Speed Review: Marketing for Rainmakers

Speed Review: Marketing for Rainmakers

Speed Review: Marketing for Rainmakers

52 Rules of Engagement to Attract and Retain Customers for Life

by Phil Fragasso

It’s one thing to be great at what you do, but it’s quite another to be able to convince customers of that fact.  This book presents a collection of 52 business-building, loyalty-inspiring marketing ideas for anyone who wants to increase their customer base, improve customer relations and make more money doing what they love.


Enhancing Your Relationships

It’s one thing to be good at what you do, but it’s quite another to convince others of that fact. That’s the role of marketing — to craft a truly compelling message about your business, product or service and to engage others to take action. But that’s easier said than done.

In his new book, Marketing for Rainmakers, Phil Fragasso, a veteran marketing expert with more than 25 years of marketing experience in the high-tech and financial services industries, provides the steps — 52 to be exact — for anybody who wants to grow their customer base and enhance customer relations. However the fundamental message of his book extends well beyond the sales and marketing disciplines and applies to anybody who is interested in enhancing their personal and professional effectiveness.

In explaining the origins of his book, Fragasso takes us on a journey from the tactical into the strategic and, ultimately, into relationships with others:  “So if marketing’s goal is to motivate and rainmaking’s focus is on building relationships,” he writes, “then rainmaker marketing should be all about motivating the target audience to enter into a deep-seated relationship with the company, brand, product or service that’s being offered.”
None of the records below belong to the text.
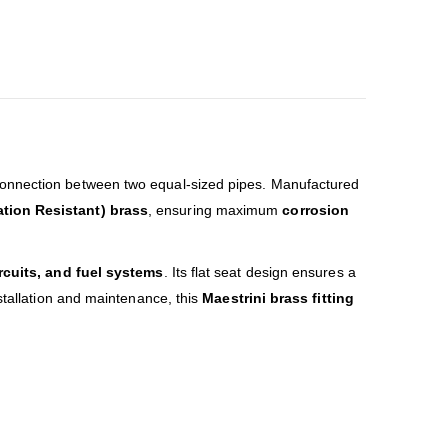
connection between two equal-sized pipes. Manufactured
ation Resistant) brass
, ensuring maximum
corrosion
ircuits, and fuel systems
. Its flat seat design ensures a
stallation and maintenance, this
Maestrini brass fitting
More a Conversation Than Reading
Like the relationship-building philosophy at the core of his message, Fragasso works hard to build a relationship with the reader, steering well clear of the professorial tones that hamstring too many other business manuscripts. For instance, he dismisses the four P’s of marketing — product, price, place, and promotion. “In addition to being annoyingly alliterative,” he writes, “this four-part litany is simplistic to the point of being meaningless. It also omits the two most important P’s of all — passion and people.”
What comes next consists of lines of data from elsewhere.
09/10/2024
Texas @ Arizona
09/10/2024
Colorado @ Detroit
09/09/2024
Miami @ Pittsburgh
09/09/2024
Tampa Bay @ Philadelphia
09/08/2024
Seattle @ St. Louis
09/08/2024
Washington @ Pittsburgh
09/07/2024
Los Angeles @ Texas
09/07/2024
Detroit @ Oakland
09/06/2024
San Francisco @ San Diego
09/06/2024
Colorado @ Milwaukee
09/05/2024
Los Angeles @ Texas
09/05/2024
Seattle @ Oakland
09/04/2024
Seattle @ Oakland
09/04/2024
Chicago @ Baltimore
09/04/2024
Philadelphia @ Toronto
Rather, he guides the reader on a quick and lively tour, popcorning his work with self-assessment tools, questions, examples from the world of business and sport, clever turns of the English language and illustrative quotes — all of which not only provide context to his message, but also make it eminently more readable and more enjoyable.

Each of the 52 Rules of Engagement bear pithy titles that relates to the subject matter. For instance: “Get Yourself Some Culture,” wherein he talks about the importance of developing the right culture to attract and retain the best people; “Be True to Your School,” where he draws the parallel between the high school pep rally and the need to become passionate about whatever it is you do; “Sweat Like a Pig,” in which he talks about focusing on the details; and “Kill the Cat,” where he decries the decline of curiosity and challenges business leaders to keep the creative spark of curiosity alive.

A Fun and Inspirational Read
Fragasso’s sense of humor backdrops many of the 52 examples of the ingenuity inherent in rainmaking marketers and how they approach all aspects of their business — branding, strategic planning, tactical execution, customer relations, and building relationships.

Perhaps the most compelling message of Fragasso’s book is that rainmakers don’t sell. Instead they form a genuine relationship with the client by sharing all the information needed to make an informed decision. This environment of trust will ultimately be rewarded in the marketplace.